Ormai non dovrebbe essere più una sorpresa. Eusebio Di Francesco non è certo un allenatore integralista, in barba a ciò che qualcuno sosteneva prima del suo arrivo sulla panchina giallorossa. Il turnover, massiccio e soprattutto ragionato, che il tecnico della Roma ha varato a inizio stagione sta portando i suoi frutti. A Monchi l’allenatore ha chiesto una rosa lunga, con due alternative per ogni ruolo, l’ha ottenuta e ora la sta sfruttando al massimo della profondità. Quattro cambi tra una formazione e l’altra sono ormai all’ordine del giorno e chiunque scende in campo al posto di un compagno non lo fa rimpiangere. Una bella soddisfazione per Di Francesco e una gran dimostrazione di capacità gestionali, della squadra, ma anche del gruppo.

Schick dall’inizio, ma non solo

E se è vero che forse il match con il Chievo è importante come e più di quello con il Qarabag, è ormai altrettanto assodato che non esiste una Roma di serie A e una di serie B. Lo hanno dimostrato Gerson e Gonalons a Stamford Bridge, potrebbero confermarlo ulteriormente alcune scelte del tecnico per il match del Bentegodi. E se gli occhi di tutti sono puntati su Patrick Schick, ormai recuperato a pieno servizio e desideroso di scendere in campo dal primo minuto, ci sono anche altre situazioni che potrebbero regalare sorprese nell’undici titolare. Anche perchè i giallorossi sono attesi da un tour de force non indifferente, con cinque partite in venti giorni, che, in caso di qualificazione in Coppa Italia potrebbero diventare sette da qui alla sosta.

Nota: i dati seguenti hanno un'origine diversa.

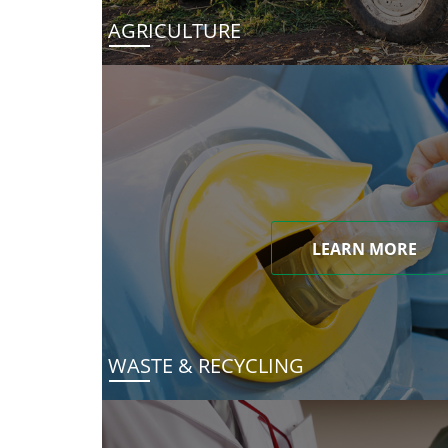
AGRICULTURE
LEARN MORE
WASTE & RECYCLING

Di Francesco vuole far riposare qualcuno

Normale dunque che Di Francesco decida di intervenire, soprattutto con la consapevolezza di avere una rosa all’altezza. E con quasi tutti a disposizione (lungodegenti esclusi, più Defrel ancora alle prese con un infortunio al ginocchio), aumenta la possibilità di scegliere e, di riflesso, di poter far ruotare qualcuno degli insostituibili. Come Kolarov, che al minuto 86 del match contro il Qarabag aveva ancora la forza di arare la fascia, ma a cui un turno di riposo non farebbe male. O Florenzi, che ha affrontato due partite consecutive, seppure a distanza di cinque giorni. Ecco dunque che si materializzano i famosi quattro-cinque cambi rispetto alla partita precedente.

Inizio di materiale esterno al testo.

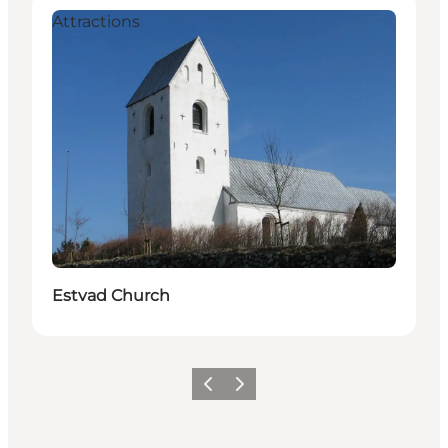
Attractions
Estvad Church
Vorige
Volgende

E quindi largo ai brasiliani

Quindi Schick, che dovrebbe prendere il posto di El Shaarawy in attacco, magari accentrando un po’ la sua posizione per ruotare intorno a Dzeko. Ma soprattutto Emerson Palmieri, che certamente scenderà in campo per accumulare minuti, ma potrebbe addirittura avere una chance dal primo minuto. E Bruno Peres, che dopo l’esclusione contro la SPAL nonostante la squalifica in Champions e le voci che lo vogliono lontano dalla Capitale, vuole dimostrare a Di Francesco che in questa Roma ci può stare eccome. Ma non finisce qui. Occhio alla variabili impazzita, quel Gerson che ormai può giocare sia in mediana che tra gli esterni d’attacco e che potrebbe a sorpresa sfilare il posto a qualcuno.

Ma ormai per il tifoso romanista il toto-formazione è diventato un semplice esercizio di capacità divinatorie, le panchine inaspettate non sono più fonte di preoccupazione. C’è fiducia (giustificata) nelle scelte di Di Francesco. E le prestazioni della squadra, anzi, dei ventidue titolari, confermano la bontà del metodo.